* ЦИТИРУЕМЫЙ ОТРЫВОК *
__________________________________________________

Функционирует при финансовой поддержке Министерства цифрового развития, связи и массовых коммуникаций Российской Федерации

Аналитика

27/08/2008

Вячеслав Иванов: Правильная дорога та, которую выбирают не правительства, а отдельные люди

Человечество вошло в XXI век не так мягко и размеренно, как ожидали одни предсказатели, но и не так обвально-апокалиптически, как предвещали другие. Тем не менее произошли леденящие душу теракты, развязываются бессмысленные и беспощадные войны, что позволяет некоторым аналитикам говорить о том, что мы все еще продолжаем жить в веке XX. Но главное, что в воздухе разлито тревожное ощущение пограничности нашего бытия. Это проблемы, требующие глубокого обсуждения и даже провидения. Способных на такой уровень разговора мало. Безусловно, один из них - Вячеслав Всеволодович ИВАНОВ, лингвист, литературовед, культуролог, академик РАН, ученый с мировым именем. 21 августа Вячеславу Всеволодовичу исполняется 79 лет, мы искренне поздравляем его и желаем ему многая лета.

- Вячеслав Всеволодович, хочу начать с определения временных координат: как вы думаете, XXI век уже начался ?

- Начался, есть вполне веские основания так считать. Важно не только то, что начался новый век, важнее, что началось новое тысячелетие. Мы попадаем в новую атмосферу. Ее называют разными словами, например, глобализация. Мир меняется очень быстро. Бурно развиваются средства передачи информации, они преображают не только частные обстоятельства жизни, изменяются условия работы. Например, все ученые, работающие с Интернетом, попадают в совершенно другой мир. Перед нами открылись огромные возможности, которых раньше не было. Я склонен считать, что это и есть черты XXI века.

__________________________________________________

* НАБОР ЗАПИСЕЙ *
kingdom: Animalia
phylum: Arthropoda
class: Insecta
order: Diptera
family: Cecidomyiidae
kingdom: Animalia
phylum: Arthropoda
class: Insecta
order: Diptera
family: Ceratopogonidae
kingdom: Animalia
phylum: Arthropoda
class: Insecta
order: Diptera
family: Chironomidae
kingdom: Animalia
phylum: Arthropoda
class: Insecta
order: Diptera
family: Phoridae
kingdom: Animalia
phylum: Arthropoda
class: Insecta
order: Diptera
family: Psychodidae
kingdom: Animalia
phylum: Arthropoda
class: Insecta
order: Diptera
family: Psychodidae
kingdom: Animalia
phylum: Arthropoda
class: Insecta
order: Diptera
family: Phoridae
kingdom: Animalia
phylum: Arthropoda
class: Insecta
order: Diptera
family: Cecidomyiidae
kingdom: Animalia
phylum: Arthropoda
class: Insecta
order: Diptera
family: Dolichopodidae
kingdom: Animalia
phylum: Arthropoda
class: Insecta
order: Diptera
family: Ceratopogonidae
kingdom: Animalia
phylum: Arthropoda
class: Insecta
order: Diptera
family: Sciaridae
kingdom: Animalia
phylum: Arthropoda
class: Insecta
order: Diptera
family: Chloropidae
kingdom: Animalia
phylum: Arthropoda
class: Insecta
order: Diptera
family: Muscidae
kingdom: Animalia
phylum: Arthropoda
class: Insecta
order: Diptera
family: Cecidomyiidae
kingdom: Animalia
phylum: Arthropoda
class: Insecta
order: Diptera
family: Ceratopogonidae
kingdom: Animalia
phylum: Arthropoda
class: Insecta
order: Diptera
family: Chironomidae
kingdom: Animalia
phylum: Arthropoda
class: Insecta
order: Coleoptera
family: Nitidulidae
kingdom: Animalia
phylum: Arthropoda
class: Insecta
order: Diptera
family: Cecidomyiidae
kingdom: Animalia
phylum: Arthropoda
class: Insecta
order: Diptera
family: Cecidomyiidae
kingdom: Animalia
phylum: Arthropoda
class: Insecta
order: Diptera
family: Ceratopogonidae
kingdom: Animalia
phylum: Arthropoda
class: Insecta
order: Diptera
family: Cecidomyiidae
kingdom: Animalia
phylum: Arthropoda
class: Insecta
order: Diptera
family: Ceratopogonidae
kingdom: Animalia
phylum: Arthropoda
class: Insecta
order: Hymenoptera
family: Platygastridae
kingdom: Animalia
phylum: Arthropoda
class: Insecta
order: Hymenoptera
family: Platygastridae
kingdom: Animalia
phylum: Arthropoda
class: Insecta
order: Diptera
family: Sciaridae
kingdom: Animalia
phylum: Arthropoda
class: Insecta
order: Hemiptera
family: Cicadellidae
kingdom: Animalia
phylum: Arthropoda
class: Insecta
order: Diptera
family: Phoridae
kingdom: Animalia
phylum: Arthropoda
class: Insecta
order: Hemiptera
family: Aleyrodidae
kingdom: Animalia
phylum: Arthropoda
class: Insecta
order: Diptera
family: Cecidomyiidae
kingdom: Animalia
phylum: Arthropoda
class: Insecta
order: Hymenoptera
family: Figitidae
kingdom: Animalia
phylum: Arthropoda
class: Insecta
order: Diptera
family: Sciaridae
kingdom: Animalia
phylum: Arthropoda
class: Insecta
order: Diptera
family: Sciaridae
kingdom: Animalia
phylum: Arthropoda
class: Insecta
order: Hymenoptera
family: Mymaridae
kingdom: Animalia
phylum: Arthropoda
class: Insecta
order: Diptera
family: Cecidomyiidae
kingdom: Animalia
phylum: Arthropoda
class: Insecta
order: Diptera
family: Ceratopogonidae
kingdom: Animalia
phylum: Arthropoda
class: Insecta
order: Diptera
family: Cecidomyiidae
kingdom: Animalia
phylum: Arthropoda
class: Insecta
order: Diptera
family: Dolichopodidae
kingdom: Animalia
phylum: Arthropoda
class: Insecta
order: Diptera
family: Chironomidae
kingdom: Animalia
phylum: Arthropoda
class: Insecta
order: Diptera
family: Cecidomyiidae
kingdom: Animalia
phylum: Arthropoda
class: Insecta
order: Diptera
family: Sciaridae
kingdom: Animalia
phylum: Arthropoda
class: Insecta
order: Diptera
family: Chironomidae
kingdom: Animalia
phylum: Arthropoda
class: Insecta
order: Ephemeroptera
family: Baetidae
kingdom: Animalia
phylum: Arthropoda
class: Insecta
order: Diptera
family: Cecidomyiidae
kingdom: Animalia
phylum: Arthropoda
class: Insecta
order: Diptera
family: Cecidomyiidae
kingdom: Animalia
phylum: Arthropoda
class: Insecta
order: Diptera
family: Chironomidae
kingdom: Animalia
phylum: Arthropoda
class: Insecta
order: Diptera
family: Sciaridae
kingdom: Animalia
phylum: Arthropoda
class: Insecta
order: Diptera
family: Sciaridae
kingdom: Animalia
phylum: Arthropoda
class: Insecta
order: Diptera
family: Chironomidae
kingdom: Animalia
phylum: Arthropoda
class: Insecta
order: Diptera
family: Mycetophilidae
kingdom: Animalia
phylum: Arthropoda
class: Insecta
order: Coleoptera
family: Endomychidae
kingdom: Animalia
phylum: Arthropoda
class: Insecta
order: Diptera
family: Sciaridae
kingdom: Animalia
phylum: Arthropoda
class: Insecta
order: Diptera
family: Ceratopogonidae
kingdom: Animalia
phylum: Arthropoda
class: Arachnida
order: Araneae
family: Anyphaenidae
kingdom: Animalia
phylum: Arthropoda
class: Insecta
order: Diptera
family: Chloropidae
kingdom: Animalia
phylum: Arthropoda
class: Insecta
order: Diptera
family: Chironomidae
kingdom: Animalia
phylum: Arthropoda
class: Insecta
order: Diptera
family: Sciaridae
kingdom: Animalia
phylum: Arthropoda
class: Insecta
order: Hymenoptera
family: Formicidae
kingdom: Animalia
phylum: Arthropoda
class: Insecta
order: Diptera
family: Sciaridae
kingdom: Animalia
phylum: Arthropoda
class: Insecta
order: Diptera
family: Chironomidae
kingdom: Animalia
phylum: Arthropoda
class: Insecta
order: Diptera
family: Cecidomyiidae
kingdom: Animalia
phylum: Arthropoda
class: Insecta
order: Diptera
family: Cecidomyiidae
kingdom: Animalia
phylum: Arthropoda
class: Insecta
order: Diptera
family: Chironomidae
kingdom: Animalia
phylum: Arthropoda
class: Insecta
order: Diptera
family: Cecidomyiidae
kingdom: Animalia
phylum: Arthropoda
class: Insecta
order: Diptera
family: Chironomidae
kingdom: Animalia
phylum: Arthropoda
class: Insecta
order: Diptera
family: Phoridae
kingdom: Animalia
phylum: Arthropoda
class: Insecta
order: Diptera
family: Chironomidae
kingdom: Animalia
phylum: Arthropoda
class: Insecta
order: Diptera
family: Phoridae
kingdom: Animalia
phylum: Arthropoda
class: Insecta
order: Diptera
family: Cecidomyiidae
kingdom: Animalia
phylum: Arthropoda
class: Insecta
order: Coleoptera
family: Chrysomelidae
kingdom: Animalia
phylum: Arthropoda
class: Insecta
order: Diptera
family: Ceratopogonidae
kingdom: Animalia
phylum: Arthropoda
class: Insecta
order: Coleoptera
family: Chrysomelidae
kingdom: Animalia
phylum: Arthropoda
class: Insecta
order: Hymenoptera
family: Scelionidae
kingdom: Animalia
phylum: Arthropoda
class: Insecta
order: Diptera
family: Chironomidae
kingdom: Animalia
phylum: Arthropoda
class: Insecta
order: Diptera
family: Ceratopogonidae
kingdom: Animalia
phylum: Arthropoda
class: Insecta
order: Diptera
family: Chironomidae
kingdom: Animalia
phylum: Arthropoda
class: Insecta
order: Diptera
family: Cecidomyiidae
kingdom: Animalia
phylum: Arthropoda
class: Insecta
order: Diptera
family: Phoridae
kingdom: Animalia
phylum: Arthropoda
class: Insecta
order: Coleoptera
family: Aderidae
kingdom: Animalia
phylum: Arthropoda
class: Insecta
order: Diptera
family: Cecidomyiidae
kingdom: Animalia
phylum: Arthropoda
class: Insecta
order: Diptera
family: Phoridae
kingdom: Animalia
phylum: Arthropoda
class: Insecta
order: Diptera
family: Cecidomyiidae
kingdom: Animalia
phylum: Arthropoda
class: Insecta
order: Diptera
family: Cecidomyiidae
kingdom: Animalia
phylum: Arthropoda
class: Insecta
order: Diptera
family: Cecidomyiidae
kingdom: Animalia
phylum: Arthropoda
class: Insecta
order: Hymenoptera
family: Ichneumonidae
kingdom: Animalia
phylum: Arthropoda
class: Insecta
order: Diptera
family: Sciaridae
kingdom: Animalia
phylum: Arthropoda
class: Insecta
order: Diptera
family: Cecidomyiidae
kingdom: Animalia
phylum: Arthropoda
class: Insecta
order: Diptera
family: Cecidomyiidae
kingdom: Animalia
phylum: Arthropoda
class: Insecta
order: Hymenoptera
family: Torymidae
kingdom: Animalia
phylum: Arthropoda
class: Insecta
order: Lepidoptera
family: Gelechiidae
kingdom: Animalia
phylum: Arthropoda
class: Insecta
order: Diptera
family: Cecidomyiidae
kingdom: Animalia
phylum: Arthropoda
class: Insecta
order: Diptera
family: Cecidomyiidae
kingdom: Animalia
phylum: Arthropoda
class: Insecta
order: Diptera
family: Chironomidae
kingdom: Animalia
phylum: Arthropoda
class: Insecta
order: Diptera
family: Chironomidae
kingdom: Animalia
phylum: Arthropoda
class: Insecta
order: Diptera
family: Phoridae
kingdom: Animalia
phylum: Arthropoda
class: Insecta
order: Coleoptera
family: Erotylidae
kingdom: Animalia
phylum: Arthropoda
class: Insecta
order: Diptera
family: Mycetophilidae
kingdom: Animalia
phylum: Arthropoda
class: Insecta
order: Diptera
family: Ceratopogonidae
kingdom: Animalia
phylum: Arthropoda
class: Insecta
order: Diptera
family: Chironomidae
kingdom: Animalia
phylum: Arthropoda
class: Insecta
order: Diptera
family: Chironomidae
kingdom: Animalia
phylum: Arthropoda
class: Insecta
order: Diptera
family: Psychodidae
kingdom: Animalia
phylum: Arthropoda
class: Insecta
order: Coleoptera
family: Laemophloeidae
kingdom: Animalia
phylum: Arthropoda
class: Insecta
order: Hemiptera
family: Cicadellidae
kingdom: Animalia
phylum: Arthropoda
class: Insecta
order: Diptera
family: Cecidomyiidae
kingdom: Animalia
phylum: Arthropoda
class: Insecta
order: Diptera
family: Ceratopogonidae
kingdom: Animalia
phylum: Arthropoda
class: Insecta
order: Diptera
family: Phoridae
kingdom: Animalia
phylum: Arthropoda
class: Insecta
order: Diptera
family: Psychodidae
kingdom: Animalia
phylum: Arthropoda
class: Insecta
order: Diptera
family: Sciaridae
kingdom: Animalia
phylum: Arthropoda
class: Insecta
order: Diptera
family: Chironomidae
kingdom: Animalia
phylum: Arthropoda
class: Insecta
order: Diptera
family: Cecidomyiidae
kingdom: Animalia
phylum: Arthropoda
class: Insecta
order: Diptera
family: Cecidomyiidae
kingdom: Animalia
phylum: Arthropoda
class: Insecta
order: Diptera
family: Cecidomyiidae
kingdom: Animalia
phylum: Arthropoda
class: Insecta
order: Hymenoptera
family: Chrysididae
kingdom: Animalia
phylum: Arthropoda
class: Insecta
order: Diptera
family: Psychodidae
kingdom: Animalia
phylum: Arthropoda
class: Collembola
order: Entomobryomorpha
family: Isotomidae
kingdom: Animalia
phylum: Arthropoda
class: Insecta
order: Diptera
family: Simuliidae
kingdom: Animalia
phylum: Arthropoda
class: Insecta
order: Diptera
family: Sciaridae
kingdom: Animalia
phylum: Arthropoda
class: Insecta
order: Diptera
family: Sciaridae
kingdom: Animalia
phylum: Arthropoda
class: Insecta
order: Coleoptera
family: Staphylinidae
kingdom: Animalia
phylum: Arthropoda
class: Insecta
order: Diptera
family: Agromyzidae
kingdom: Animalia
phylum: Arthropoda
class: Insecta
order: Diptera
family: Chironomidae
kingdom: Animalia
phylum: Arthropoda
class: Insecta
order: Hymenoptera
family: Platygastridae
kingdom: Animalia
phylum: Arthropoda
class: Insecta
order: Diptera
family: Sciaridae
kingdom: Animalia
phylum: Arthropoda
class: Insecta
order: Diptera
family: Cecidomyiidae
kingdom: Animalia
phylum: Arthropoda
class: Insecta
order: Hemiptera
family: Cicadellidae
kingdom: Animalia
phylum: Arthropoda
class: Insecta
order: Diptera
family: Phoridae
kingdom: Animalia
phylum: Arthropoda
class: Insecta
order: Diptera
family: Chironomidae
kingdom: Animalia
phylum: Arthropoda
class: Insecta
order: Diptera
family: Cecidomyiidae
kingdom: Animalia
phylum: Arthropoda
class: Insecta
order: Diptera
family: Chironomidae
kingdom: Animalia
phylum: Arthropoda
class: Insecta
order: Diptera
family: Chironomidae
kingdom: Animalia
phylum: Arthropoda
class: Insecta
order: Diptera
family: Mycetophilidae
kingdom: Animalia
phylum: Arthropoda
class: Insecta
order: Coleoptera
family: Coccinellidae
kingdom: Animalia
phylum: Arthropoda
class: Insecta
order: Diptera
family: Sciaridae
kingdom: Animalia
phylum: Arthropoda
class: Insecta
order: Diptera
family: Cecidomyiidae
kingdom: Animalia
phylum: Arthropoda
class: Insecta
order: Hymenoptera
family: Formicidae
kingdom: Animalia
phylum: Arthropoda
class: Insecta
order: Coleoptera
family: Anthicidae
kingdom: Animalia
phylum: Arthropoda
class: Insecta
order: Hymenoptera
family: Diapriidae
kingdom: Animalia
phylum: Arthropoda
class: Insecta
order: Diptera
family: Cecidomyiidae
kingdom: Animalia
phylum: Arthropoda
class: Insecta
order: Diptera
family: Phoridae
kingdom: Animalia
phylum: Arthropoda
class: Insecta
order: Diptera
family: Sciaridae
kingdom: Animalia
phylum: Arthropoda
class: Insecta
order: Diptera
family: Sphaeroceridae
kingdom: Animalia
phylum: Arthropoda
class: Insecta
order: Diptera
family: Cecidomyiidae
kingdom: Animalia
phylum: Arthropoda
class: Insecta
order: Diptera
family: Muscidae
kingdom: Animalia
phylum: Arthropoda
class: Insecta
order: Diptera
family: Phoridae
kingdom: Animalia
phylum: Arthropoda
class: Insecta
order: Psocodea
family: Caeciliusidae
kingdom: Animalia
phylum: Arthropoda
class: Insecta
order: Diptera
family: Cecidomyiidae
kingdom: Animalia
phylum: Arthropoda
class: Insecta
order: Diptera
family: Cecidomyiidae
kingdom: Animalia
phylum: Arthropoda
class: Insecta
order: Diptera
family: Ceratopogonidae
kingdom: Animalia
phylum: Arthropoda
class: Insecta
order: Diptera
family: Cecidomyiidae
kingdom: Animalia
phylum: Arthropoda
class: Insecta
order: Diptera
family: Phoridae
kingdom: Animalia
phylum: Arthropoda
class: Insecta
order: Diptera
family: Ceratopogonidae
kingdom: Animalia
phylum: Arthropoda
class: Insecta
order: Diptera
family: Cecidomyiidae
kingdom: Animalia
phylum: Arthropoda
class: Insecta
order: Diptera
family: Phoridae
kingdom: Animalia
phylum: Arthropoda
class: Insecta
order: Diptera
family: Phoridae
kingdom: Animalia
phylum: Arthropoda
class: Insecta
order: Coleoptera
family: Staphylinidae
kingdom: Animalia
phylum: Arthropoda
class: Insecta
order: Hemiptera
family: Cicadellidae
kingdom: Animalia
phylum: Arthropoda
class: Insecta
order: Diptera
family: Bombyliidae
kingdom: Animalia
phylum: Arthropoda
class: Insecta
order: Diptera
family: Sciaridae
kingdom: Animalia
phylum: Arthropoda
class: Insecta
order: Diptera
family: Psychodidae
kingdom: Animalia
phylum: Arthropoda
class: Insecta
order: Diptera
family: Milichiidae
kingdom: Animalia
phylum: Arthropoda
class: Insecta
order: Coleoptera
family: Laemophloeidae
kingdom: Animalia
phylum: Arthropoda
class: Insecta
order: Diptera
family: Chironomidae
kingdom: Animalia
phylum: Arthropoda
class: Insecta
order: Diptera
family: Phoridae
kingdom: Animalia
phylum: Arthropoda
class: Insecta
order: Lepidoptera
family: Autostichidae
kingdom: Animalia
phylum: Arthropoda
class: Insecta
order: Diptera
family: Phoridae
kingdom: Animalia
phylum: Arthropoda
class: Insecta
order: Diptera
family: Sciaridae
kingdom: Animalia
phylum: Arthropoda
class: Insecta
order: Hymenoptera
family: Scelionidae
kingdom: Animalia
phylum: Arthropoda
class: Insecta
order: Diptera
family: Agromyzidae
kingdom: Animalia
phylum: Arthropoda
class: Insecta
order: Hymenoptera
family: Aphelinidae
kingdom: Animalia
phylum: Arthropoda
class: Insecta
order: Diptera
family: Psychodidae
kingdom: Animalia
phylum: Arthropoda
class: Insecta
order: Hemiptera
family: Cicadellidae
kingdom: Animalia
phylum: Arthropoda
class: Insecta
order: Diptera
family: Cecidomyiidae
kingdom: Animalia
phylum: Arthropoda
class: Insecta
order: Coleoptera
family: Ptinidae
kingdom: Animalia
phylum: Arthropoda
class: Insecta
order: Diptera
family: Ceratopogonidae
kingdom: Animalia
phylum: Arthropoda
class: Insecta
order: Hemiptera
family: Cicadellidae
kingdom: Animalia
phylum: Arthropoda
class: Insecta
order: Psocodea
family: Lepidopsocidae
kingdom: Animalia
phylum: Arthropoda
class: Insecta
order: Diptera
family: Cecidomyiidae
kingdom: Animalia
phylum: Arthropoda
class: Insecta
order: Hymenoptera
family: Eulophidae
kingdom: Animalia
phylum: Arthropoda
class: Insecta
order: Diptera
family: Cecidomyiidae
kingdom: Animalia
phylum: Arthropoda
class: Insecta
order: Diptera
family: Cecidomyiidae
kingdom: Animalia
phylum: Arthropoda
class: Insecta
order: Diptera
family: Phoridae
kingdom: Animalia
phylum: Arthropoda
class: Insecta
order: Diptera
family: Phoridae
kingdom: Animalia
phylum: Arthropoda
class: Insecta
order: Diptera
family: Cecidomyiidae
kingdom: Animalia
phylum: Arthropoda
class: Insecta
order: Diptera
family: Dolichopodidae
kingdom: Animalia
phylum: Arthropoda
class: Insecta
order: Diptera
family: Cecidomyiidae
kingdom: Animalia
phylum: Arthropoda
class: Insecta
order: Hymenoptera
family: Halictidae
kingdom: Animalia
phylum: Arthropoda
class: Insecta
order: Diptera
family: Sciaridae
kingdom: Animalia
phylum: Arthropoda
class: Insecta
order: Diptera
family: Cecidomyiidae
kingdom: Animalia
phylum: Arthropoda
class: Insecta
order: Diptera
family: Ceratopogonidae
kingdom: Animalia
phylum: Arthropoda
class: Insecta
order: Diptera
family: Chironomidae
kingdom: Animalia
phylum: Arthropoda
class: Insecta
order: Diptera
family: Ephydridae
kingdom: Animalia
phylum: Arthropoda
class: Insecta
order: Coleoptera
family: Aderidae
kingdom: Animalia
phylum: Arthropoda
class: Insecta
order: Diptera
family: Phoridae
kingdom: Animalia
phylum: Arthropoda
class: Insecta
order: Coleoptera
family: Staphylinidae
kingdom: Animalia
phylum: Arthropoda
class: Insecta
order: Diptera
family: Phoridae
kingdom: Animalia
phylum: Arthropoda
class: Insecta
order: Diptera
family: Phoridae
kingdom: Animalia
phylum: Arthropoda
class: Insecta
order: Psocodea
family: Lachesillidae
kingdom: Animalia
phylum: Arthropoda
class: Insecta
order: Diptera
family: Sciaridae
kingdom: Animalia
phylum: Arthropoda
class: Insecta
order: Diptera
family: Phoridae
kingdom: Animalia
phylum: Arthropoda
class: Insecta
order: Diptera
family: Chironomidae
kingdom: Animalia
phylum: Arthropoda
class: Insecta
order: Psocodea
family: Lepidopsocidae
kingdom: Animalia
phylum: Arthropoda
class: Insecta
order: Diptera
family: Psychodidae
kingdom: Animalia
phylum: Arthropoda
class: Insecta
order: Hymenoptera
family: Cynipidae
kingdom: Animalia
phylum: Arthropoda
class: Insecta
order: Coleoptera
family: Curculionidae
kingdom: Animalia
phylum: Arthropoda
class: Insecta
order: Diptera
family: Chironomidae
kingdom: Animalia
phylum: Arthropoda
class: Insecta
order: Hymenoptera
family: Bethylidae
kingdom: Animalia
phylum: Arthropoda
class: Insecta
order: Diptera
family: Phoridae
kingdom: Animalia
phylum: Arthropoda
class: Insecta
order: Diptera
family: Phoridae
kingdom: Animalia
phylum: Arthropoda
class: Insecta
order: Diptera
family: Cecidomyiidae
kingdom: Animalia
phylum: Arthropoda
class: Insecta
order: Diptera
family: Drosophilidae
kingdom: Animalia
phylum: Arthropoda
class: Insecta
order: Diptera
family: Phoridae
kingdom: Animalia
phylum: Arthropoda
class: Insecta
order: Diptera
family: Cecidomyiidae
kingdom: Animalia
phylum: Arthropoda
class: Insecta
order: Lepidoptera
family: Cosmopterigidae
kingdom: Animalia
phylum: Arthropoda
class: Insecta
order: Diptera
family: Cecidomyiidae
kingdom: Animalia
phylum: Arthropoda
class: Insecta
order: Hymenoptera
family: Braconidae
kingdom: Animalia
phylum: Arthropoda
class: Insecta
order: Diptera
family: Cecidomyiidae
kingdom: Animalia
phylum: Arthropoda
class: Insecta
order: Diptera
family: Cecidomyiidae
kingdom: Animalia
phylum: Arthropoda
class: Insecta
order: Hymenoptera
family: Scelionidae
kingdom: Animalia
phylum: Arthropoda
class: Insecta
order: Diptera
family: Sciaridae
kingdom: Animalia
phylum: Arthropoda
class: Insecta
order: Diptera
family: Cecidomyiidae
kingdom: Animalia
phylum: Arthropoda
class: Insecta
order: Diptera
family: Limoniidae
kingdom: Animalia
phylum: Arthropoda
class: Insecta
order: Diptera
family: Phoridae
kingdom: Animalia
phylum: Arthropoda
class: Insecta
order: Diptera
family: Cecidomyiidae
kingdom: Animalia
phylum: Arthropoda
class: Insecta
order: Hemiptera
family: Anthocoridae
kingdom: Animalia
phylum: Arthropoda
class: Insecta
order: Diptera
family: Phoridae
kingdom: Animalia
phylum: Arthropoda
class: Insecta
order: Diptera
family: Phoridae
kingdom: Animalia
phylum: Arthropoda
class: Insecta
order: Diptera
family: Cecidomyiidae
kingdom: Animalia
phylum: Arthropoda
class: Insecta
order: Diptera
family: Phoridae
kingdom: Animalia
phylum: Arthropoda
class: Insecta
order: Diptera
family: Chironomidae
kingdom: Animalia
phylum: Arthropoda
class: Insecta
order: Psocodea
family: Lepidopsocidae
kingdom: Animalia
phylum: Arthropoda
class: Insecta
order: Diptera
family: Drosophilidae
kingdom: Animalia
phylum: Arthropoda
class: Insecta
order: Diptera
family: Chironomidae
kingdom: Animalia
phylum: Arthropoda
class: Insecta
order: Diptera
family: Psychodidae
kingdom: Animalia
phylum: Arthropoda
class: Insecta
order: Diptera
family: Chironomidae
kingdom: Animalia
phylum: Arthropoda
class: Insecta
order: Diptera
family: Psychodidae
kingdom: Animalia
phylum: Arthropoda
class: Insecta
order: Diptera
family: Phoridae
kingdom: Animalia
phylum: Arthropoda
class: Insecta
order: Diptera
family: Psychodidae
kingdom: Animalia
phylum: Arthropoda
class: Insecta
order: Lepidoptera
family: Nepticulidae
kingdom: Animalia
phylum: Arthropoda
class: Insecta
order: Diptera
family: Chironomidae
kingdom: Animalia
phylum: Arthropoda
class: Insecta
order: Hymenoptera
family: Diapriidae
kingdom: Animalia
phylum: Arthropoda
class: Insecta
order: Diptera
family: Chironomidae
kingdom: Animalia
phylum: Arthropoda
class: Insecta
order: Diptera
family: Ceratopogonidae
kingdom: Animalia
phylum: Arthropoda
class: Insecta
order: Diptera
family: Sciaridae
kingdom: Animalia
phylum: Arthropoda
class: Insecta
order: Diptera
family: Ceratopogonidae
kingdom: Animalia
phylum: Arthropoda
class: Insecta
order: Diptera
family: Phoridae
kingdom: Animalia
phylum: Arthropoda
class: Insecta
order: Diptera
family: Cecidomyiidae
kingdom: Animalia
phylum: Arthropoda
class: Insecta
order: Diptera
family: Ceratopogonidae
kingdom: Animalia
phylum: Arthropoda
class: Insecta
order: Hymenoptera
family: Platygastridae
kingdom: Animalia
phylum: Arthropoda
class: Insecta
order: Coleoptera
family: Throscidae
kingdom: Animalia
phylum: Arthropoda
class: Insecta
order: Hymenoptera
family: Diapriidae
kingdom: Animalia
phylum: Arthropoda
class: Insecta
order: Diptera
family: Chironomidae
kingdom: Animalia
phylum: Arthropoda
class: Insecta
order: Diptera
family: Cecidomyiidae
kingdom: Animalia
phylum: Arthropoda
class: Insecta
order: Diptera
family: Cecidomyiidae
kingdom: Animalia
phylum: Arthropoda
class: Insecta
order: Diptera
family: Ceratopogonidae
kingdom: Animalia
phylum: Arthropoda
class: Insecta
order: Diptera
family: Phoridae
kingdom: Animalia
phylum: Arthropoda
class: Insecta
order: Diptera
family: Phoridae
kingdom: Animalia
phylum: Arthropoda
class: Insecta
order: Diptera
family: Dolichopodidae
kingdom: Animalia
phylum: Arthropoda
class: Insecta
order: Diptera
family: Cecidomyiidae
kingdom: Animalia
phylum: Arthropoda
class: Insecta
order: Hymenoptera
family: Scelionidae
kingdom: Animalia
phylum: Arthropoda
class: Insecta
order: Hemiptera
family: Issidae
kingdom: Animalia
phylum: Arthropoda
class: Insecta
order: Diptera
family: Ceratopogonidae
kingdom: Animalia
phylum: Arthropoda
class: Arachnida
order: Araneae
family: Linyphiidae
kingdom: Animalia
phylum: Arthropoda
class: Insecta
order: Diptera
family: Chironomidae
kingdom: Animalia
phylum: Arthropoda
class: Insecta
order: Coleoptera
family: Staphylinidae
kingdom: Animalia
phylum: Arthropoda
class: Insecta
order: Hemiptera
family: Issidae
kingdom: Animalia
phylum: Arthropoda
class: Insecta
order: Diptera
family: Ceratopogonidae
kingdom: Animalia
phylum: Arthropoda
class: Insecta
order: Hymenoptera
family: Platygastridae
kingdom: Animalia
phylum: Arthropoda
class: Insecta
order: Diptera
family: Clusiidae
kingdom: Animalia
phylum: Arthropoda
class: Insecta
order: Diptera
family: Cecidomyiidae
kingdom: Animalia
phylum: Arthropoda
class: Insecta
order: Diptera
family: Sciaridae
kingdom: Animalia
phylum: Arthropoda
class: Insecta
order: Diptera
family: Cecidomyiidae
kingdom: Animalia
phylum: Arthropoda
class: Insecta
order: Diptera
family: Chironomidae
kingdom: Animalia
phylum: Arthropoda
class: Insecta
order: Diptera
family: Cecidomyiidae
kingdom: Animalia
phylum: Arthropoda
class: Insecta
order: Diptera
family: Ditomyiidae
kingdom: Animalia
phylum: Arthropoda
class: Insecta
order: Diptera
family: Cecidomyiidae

__________________________________________________

* ЗАДАНИЯ *
**A)** Перепишите отрывок интервью от «Вячеслав Иванов: Правильная» до «ему многая лета.», поставив «смутное» вместо «тревожное».
**B)** Допишите отрывок интервью, начав сразу после его последнего предложения.

* ОТВЕТЫ К ЗАДАНИЯМ *
**A)**
Вячеслав Иванов: Правильная дорога та, которую выбирают не правительства, а отдельные люди

Человечество вошло в XXI век не так мягко и размеренно, как ожидали одни предсказатели, но и не так обвально-апокалиптически, как предвещали другие. Тем не менее произошли леденящие душу теракты, развязываются бессмысленные и беспощадные войны, что позволяет некоторым аналитикам говорить о том, что мы все еще продолжаем жить в веке XX. Но главное, что в воздухе разлито смутное ощущение пограничности нашего бытия. Это проблемы, требующие глубокого обсуждения и даже провидения. Способных на такой уровень разговора мало. Безусловно, один из них - Вячеслав Всеволодович ИВАНОВ, лингвист, литературовед, культуролог, академик РАН, ученый с мировым именем. 21 августа Вячеславу Всеволодовичу исполняется 79 лет, мы искренне поздравляем его и желаем ему многая лета.

**B)**
- Век начался с грандиозного теракта, причиной которого стало запредельное требование, чтобы Соединенные Штаты перестали существовать. Это не является чертой наступившего века ?

- Это свидетельство того, что разделение человечества на разные этнические и религиозные группы дошло уже до абсурда. А это можно расценивать как знак того, что грядут перемены. Я являюсь сторонником точки зрения, что человечество сегодня вынуждено не разделяться, а как-то оформить свое единство. Нужно обдумывать способы не только культурного и интеллектуального объединения, но и создания определенных институтов, которые сделают человечество, по сути, единым. Катастрофа в Нью-Йорке, как мне кажется, показывает, что мы приходим к необходимости уничтожения границ, которые так много значили в XX веке. Это прежде всего был век двух мировых войн, геноцида, террора, я надеюсь, что со всем этим мы прощаемся. Можно считать, что разрушение нью-йоркских небоскребов - начало чего-то нового, но можно предположить, что это окончание предшествующего периода. Значит, мы должны обдумывать новые, более обнадеживающие сценарии. В конце концов, остается нескольких основных угроз человечеству, которые мы должны принять всерьез, иначе все погибнут. Если положение столь серьезно, значит, выход будет найден. Homo sapiens слишком много значит для всей Вселенной, он не может погибнуть.

- В ваших словах очевидна вера в лучшую часть человека. В свое время Михаил Ромм снял большой документальный фильм, посвященный истории XX века. Получилась история скатывания человечества во все большее безумие, а завершил ее Ромм фразой: "И все-таки я верю, что человек разумен". Развитие событий логически приводит к самым пессимистическим выводам, остается только вера ?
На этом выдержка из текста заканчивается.